A screenplay by Michael Brandt and Derek Haas (Wanted, 3:10 to Yuma) appears to have turned up as the Leaked Script of the Month selection for December, getting its first coverage by readers at Latino Review. "The studio loves the draft but Eddie Murphy is not too keen on it," the site reports, but for the sake of argument we'll just imagine Murphy going along with it because, well, that's what he does. The film (working title: Beverly Hills Cop 2009) features Axel Foley returning to California after his ex-partner Billy Rosewood turns up dead in an apparent suicide. Except Axel knows better, and he will get to the hilarious bottom of it. Or something:

[Axel's] new partner is Goodwin, a fat rookie with low self-esteem who has a crush on a lady cop in the facial recognition department. When he's not solving the mystery of who tossed Billy out the window, Axel is playing matchmaker with these two. He's also teaching Goodwin how to be a better cop. It's like the Axel Foley Finishing School. [...]

It turns out that Billy was learning about a group of corrupt LAPD officers who were involved with gun running with a Beverly Hills rich kid who has ties to the military. The mystery isn't that big a deal, and Axel mostly gets from place to place by half-assedly conning people. He makes up a fake story about who he is and then doesn't follow through on it. It's like Brandt and Haas saw the first BHC and just didn't have the energy to write anything that matched up to it.
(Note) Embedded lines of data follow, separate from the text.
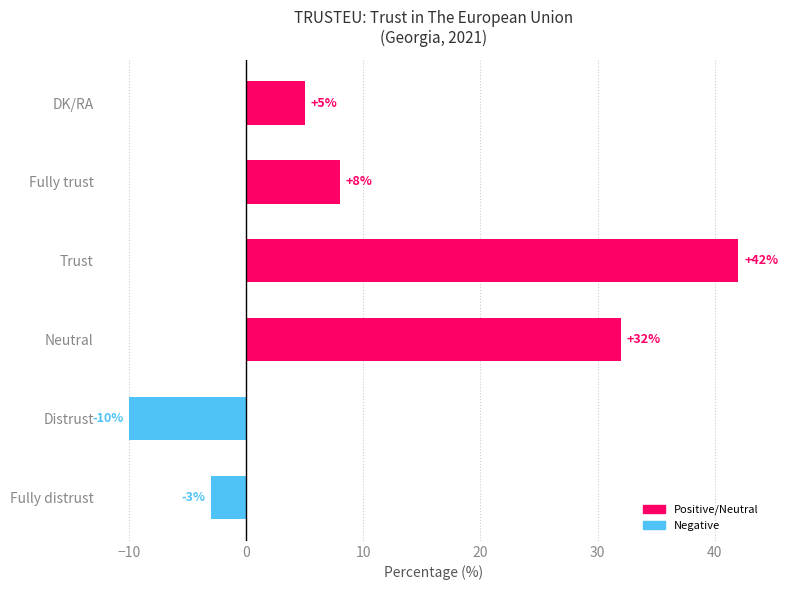

How many data points are less than 8?

3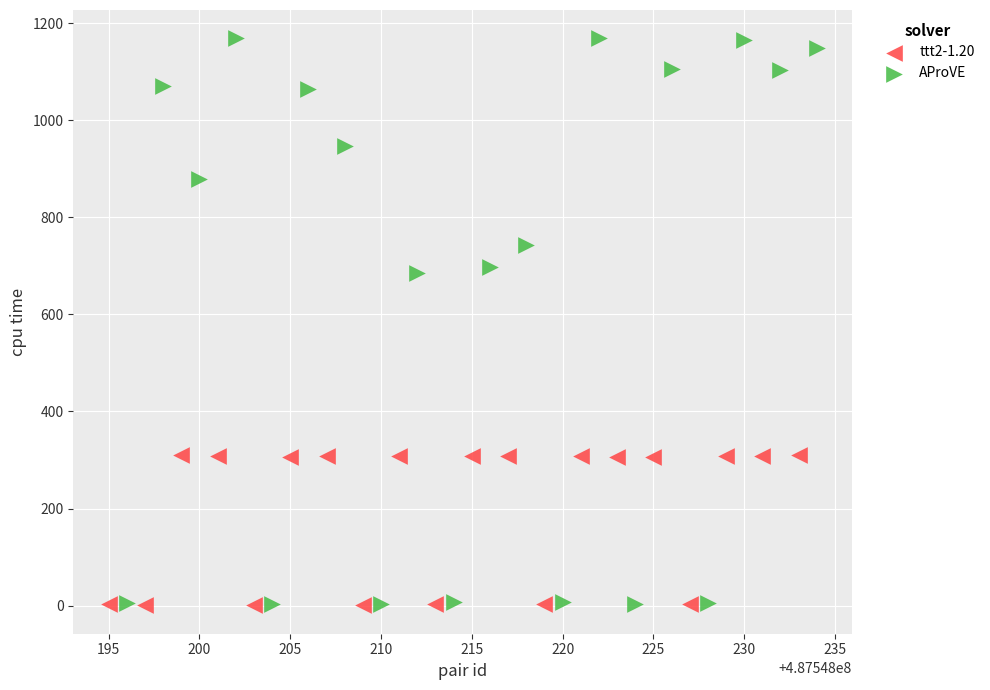

Which series has the widest spread of Y values?

AProVE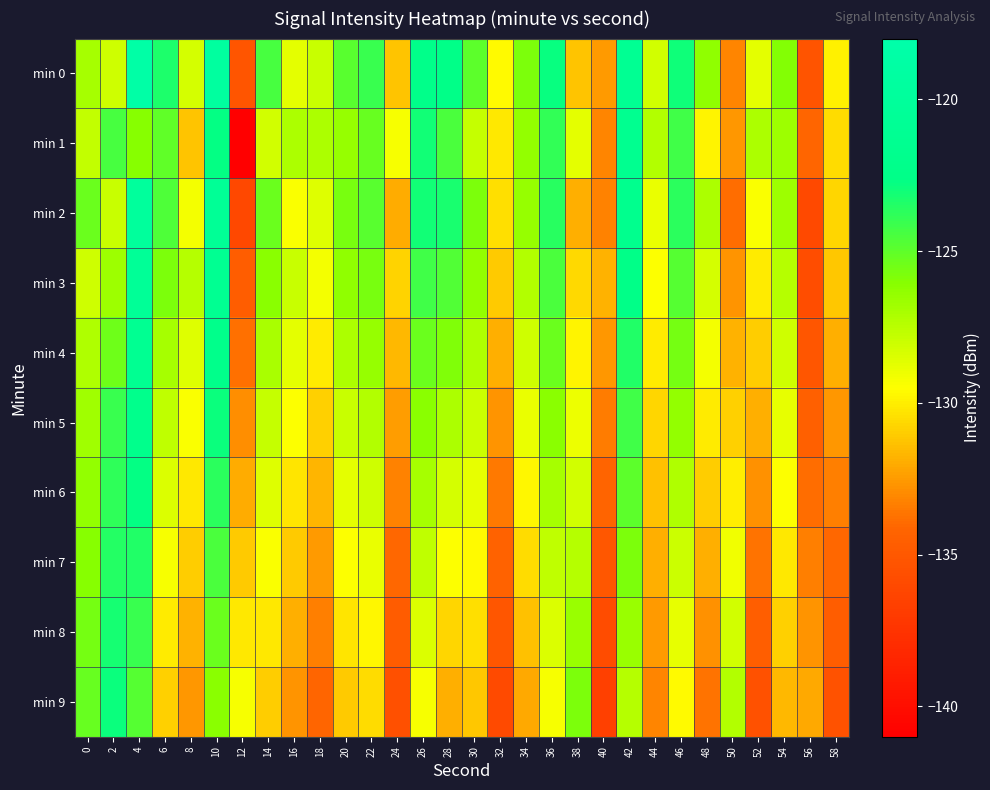

Reading left to right, extract all data points from this chart.

min 0: 0=-126.9	2=-128.1	4=-118.5	6=-123.3	8=-128.3	10=-119.5	12=-135.2	14=-124.5	16=-128.7	18=-127.9	20=-124.9	22=-124.0	24=-131.2	26=-122.3	28=-122.5	30=-125.0	32=-129.7	34=-125.7	36=-122.8	38=-131.2	40=-132.5	42=-121.0	44=-128.2	46=-123.0	48=-126.3	50=-133.2	52=-128.8	54=-125.9	56=-135.3	58=-129.9
min 1: 0=-127.8	2=-124.4	4=-126.1	6=-125.1	8=-131.2	10=-122.7	12=-140.9	14=-128.2	16=-127.1	18=-127.1	20=-126.5	22=-125.2	24=-129.3	26=-123.1	28=-124.5	30=-127.8	32=-130.2	34=-126.4	36=-123.9	38=-128.7	40=-133.1	42=-121.5	44=-127.3	46=-124.2	48=-129.8	50=-132.6	52=-127.1	54=-126.7	56=-134.1	58=-130.5
min 2: 0=-125.3	2=-127.9	4=-119.8	6=-124.6	8=-129.2	10=-120.7	12=-136.1	14=-125.3	16=-129.4	18=-128.6	20=-125.7	22=-124.9	24=-132.0	26=-123.1	28=-123.3	30=-125.8	32=-130.4	34=-126.5	36=-123.6	38=-131.9	40=-133.2	42=-121.8	44=-128.9	46=-123.7	48=-127.1	50=-133.9	52=-129.4	54=-126.7	56=-136.0	58=-130.7
min 3: 0=-128.1	2=-126.7	4=-120.5	6=-125.8	8=-127.4	10=-121.3	12=-134.7	14=-126.1	16=-127.9	18=-129.2	20=-126.3	22=-125.7	24=-130.8	26=-124.2	28=-124.7	30=-126.4	32=-131.1	34=-127.3	36=-124.5	38=-130.6	40=-131.8	42=-122.6	44=-129.5	46=-124.8	48=-128.3	50=-132.7	52=-130.1	54=-127.4	56=-135.7	58=-131.2
min 4: 0=-127.2	2=-125.4	4=-121.3	6=-126.9	8=-128.6	10=-122.1	12=-133.8	14=-127.0	16=-128.7	18=-130.1	20=-127.1	22=-126.5	24=-131.6	26=-125.3	28=-125.9	30=-127.2	32=-131.9	34=-128.1	36=-125.3	38=-129.8	40=-132.6	42=-123.4	44=-130.1	46=-125.6	48=-129.2	50=-131.8	52=-131.0	54=-128.1	56=-135.1	58=-131.9
min 5: 0=-126.8	2=-124.1	4=-122.0	6=-127.7	8=-129.4	10=-122.9	12=-132.9	14=-127.8	16=-129.5	18=-130.9	20=-127.9	22=-127.3	24=-132.4	26=-126.1	28=-127.1	30=-128.0	32=-132.7	34=-128.9	36=-126.1	38=-129.0	40=-133.4	42=-124.2	44=-130.7	46=-126.4	48=-130.1	50=-130.9	52=-131.9	54=-128.8	56=-134.5	58=-132.6
min 6: 0=-126.4	2=-123.8	4=-122.7	6=-128.5	8=-130.2	10=-123.7	12=-132.0	14=-128.6	16=-130.3	18=-131.7	20=-128.7	22=-128.1	24=-133.2	26=-126.9	28=-128.3	30=-128.8	32=-133.5	34=-129.7	36=-126.9	38=-128.2	40=-134.2	42=-125.0	44=-131.3	46=-127.2	48=-131.0	50=-130.0	52=-132.8	54=-129.5	56=-133.9	58=-133.3
min 7: 0=-126.0	2=-123.5	4=-123.4	6=-129.3	8=-131.0	10=-124.5	12=-131.1	14=-129.4	16=-131.1	18=-132.5	20=-129.5	22=-128.9	24=-134.0	26=-127.7	28=-129.5	30=-129.6	32=-134.3	34=-130.5	36=-127.7	38=-127.4	40=-135.0	42=-125.8	44=-131.9	46=-128.0	48=-131.9	50=-129.1	52=-133.7	54=-130.2	56=-133.3	58=-134.0
min 8: 0=-125.6	2=-123.2	4=-124.1	6=-130.1	8=-131.8	10=-125.3	12=-130.2	14=-130.2	16=-131.9	18=-133.3	20=-130.3	22=-129.7	24=-134.8	26=-128.5	28=-130.7	30=-130.4	32=-135.1	34=-131.3	36=-128.5	38=-126.6	40=-135.8	42=-126.6	44=-132.5	46=-128.8	48=-132.8	50=-128.2	52=-134.6	54=-130.9	56=-132.7	58=-134.7
min 9: 0=-125.2	2=-122.9	4=-124.8	6=-130.9	8=-132.6	10=-126.1	12=-129.3	14=-131.0	16=-132.7	18=-134.1	20=-131.1	22=-130.5	24=-135.6	26=-129.3	28=-131.9	30=-131.2	32=-135.9	34=-132.1	36=-129.3	38=-125.8	40=-136.6	42=-127.4	44=-133.1	46=-129.6	48=-133.7	50=-127.3	52=-135.5	54=-131.6	56=-132.1	58=-135.4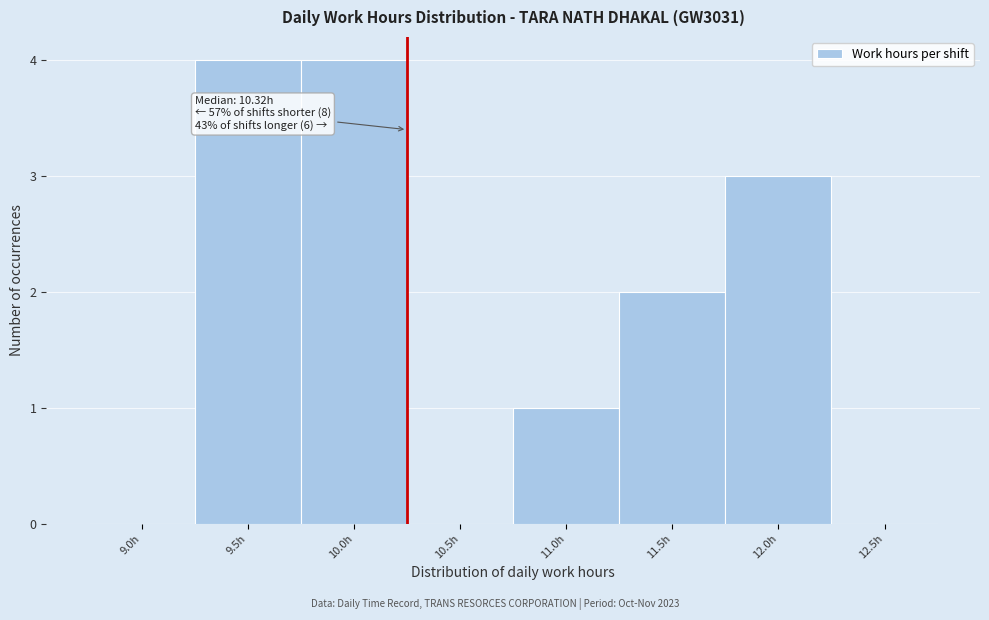

Reading right to left, transcribe all the data shown in this chart.

12.5h=0	12.0h=3	11.5h=2	11.0h=1	10.5h=0	10.0h=4	9.5h=4	9.0h=0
Let's not be that hard on them, though: Fulfilling this franchise legacy 15 years after the fact is an utterly thankless task, despite the deep well of romcom subplots made available by advances in facial-recognition technology. Rocket launchers and fistfights are thrown in as well, but those aren't aren't quite as funny; perhaps this calls for the old fourth-installment standard of vodka tie-ins and thorny-orb ball thwackings. People love ball thwackings.